At first Olivier was infuriated by Playwright Osborne's vitriolic Look Back in Anger (now in its fifth month on Broadway). But, says he, "the second time I saw it the scales descended from my eyes.'' Sir Laurence asked Osborne to write The Entertainer for him. bowed out of a starring role in Hollywood's film version of Separate Tables. In a tiny London theater he opened in Osborne's play at a salary of $126 a week. "I still disapprove of Osborne's social doctrines." says Olivier. "But I consider him a highly talented playwright. He has the skill to express the feelings of his characters who are unable to communicate with one another.''
After the eight-week Broadway run of The Entertainer, Sir Laurence will hurry to Scotland to catch the moors in a properly misty mood for his movie Macbeth. As in his other three Shakespearian movies (Henry V, Hamlet, Richard III), he will produce, direct and star.

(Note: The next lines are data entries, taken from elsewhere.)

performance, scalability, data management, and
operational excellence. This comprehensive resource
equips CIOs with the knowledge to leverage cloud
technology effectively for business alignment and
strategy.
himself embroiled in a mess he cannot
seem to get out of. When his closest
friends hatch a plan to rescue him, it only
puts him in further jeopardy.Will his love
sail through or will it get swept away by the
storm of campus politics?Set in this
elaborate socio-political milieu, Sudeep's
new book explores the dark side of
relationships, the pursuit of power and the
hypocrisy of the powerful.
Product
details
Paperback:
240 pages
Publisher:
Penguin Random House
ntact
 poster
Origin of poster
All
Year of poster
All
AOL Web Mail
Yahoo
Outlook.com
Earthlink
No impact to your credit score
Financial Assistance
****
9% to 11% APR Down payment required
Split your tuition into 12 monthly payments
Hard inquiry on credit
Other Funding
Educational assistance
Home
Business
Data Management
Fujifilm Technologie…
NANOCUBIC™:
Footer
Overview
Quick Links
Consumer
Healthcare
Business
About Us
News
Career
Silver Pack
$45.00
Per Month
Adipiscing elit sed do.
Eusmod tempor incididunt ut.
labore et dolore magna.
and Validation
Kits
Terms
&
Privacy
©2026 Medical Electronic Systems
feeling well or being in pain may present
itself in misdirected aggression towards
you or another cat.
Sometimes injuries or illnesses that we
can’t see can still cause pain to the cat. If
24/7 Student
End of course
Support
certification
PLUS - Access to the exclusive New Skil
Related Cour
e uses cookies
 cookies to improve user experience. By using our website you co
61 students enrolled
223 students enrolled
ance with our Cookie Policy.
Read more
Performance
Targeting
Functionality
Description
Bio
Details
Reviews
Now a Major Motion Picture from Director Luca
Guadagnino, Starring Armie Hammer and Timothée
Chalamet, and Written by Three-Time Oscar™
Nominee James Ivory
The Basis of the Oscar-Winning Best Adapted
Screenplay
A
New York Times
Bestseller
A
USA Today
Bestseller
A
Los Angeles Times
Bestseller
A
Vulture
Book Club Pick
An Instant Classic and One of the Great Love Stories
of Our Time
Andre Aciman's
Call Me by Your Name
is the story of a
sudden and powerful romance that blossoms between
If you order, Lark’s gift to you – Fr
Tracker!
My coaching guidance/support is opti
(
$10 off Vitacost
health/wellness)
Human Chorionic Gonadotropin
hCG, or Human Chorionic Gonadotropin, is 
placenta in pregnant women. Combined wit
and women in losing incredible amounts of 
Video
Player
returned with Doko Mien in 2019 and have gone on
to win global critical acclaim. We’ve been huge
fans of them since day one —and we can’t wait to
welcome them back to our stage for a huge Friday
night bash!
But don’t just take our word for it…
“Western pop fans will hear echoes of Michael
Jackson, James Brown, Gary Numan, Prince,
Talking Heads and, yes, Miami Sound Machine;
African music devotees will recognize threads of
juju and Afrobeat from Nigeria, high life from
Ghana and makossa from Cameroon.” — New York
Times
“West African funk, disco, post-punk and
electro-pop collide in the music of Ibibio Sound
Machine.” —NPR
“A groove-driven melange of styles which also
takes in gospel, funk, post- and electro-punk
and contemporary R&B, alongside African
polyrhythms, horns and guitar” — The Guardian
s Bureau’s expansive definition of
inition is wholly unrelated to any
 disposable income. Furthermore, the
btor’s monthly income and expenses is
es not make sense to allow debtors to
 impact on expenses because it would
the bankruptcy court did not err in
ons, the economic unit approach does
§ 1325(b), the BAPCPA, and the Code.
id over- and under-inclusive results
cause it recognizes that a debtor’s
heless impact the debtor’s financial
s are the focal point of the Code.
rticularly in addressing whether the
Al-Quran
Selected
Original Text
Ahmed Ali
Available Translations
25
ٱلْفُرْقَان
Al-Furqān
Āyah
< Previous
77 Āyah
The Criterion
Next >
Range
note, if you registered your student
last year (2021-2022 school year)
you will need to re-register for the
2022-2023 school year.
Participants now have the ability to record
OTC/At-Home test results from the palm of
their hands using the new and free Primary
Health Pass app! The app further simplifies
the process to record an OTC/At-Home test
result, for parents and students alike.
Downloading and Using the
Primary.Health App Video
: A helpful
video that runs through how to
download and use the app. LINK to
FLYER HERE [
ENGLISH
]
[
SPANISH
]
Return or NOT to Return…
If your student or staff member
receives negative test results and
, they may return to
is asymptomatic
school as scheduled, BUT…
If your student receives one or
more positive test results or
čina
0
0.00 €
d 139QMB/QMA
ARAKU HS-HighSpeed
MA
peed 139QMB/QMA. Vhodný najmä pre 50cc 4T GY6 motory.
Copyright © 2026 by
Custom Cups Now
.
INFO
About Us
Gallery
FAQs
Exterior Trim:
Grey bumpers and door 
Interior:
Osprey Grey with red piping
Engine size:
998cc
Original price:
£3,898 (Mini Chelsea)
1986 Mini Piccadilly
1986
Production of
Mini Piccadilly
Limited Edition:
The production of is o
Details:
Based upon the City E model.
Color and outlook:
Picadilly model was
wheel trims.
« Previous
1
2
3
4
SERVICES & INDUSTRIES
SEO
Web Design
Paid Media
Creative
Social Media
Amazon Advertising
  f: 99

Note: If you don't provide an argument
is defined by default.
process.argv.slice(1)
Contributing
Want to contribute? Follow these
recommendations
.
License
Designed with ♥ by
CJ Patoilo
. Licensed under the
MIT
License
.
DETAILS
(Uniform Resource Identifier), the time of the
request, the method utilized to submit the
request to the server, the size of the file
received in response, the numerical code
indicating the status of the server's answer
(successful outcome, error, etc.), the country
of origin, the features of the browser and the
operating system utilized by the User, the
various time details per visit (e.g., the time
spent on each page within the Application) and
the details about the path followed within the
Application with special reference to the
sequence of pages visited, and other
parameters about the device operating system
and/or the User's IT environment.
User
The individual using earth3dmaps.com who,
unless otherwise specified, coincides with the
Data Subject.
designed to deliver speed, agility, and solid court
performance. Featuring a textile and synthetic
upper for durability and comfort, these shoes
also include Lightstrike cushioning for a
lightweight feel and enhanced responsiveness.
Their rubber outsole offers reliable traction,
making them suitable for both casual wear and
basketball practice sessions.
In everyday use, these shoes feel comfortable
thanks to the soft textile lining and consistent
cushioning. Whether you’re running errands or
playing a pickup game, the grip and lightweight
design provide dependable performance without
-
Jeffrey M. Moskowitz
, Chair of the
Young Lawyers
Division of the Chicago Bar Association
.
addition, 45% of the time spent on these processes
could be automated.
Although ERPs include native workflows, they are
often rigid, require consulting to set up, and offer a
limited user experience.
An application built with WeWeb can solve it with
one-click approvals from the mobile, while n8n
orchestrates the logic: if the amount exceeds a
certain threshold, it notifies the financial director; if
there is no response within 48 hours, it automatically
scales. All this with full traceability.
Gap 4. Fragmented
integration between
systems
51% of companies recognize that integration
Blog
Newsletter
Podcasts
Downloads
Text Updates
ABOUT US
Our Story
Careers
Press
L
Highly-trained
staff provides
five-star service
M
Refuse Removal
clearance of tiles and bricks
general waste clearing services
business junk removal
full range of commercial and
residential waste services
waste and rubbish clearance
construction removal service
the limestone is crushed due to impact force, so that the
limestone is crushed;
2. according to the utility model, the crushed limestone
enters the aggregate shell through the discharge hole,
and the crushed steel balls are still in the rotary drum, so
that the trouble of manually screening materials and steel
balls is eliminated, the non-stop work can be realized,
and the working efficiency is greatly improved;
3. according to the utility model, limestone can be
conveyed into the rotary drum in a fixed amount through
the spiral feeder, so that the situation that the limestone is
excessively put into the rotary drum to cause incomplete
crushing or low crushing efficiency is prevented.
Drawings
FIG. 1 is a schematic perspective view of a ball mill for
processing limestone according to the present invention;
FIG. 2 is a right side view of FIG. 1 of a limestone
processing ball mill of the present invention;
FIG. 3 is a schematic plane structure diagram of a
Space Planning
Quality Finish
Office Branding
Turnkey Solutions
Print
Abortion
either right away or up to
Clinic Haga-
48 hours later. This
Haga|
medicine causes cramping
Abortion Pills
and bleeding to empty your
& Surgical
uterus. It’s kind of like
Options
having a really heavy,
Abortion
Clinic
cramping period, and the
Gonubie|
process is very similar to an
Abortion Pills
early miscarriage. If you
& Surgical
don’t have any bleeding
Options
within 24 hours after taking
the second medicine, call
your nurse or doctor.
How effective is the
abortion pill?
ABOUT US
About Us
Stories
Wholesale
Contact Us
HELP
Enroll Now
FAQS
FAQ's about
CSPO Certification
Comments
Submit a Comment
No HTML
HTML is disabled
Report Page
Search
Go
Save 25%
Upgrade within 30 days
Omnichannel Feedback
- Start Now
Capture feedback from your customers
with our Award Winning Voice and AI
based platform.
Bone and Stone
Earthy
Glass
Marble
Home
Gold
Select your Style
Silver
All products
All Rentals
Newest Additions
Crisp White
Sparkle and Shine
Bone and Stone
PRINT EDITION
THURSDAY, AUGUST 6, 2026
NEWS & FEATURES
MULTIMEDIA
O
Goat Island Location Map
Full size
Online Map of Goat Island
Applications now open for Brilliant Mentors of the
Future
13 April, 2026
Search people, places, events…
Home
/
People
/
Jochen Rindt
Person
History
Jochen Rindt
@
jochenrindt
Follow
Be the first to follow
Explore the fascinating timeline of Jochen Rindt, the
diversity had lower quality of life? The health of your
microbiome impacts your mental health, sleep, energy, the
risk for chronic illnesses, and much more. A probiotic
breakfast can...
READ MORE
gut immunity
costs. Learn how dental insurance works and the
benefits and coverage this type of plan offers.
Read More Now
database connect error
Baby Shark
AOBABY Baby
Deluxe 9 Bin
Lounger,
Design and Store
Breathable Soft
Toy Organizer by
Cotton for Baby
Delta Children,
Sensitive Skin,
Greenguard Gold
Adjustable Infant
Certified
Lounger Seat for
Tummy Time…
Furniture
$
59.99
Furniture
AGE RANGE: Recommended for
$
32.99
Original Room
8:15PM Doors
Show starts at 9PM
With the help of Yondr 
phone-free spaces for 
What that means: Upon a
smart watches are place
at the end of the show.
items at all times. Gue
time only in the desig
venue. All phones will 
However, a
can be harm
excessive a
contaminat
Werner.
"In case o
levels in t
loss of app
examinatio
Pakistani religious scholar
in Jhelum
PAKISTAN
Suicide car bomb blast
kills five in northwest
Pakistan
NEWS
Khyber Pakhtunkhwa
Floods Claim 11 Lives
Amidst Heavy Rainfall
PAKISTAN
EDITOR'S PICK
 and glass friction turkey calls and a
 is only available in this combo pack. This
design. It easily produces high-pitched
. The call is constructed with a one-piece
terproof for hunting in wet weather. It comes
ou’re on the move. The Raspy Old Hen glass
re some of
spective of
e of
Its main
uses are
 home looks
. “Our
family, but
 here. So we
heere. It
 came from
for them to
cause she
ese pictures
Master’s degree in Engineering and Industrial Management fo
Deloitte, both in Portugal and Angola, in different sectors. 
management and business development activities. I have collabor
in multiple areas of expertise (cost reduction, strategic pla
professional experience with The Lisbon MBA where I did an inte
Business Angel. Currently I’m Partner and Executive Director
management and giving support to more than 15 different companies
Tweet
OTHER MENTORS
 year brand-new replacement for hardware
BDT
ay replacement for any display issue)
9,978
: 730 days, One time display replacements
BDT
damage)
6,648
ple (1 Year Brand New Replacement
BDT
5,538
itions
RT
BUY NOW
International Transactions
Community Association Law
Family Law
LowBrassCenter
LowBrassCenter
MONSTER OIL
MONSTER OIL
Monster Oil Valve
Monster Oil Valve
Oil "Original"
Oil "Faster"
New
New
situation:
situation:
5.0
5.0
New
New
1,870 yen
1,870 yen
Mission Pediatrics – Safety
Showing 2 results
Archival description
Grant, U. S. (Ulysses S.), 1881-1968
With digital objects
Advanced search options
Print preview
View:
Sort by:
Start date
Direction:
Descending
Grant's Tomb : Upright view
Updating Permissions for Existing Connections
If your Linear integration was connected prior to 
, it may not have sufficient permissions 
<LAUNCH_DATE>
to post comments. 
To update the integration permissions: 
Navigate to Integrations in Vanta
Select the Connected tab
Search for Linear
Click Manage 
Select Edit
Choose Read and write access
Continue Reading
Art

Cloud 7 (by Max Wilk) is a comedy about Newton Reece (Ralph Meeker), 39, married, commuter, on the rise with United Foods, who one day, tired of it all, throws up his job. He goes home to Connecticut with no future plans beyond Do-It-Yourselfing in a chair and making love to his wife (Martha Scott) in the daytime. He also tries his hand at baking brownies, urges a drab, neglected neighbor's wife to turn slinky, encourages a job-weary laundryman to rebel, gets a lady writer to turn soulful. When the boss (amusingly played by John McGiver) comes after him. he agrees to go back to work, but quickly quits again.
The play's whole Birds Eye view of commuter life is by now so familiar as to need to be either freshly observed or gorgeously exaggerated. In Cloud 7 it gets hardly more than a look and a promise. Cloud 7 is not only not a proper suburban satire or farce; it is not playwriting.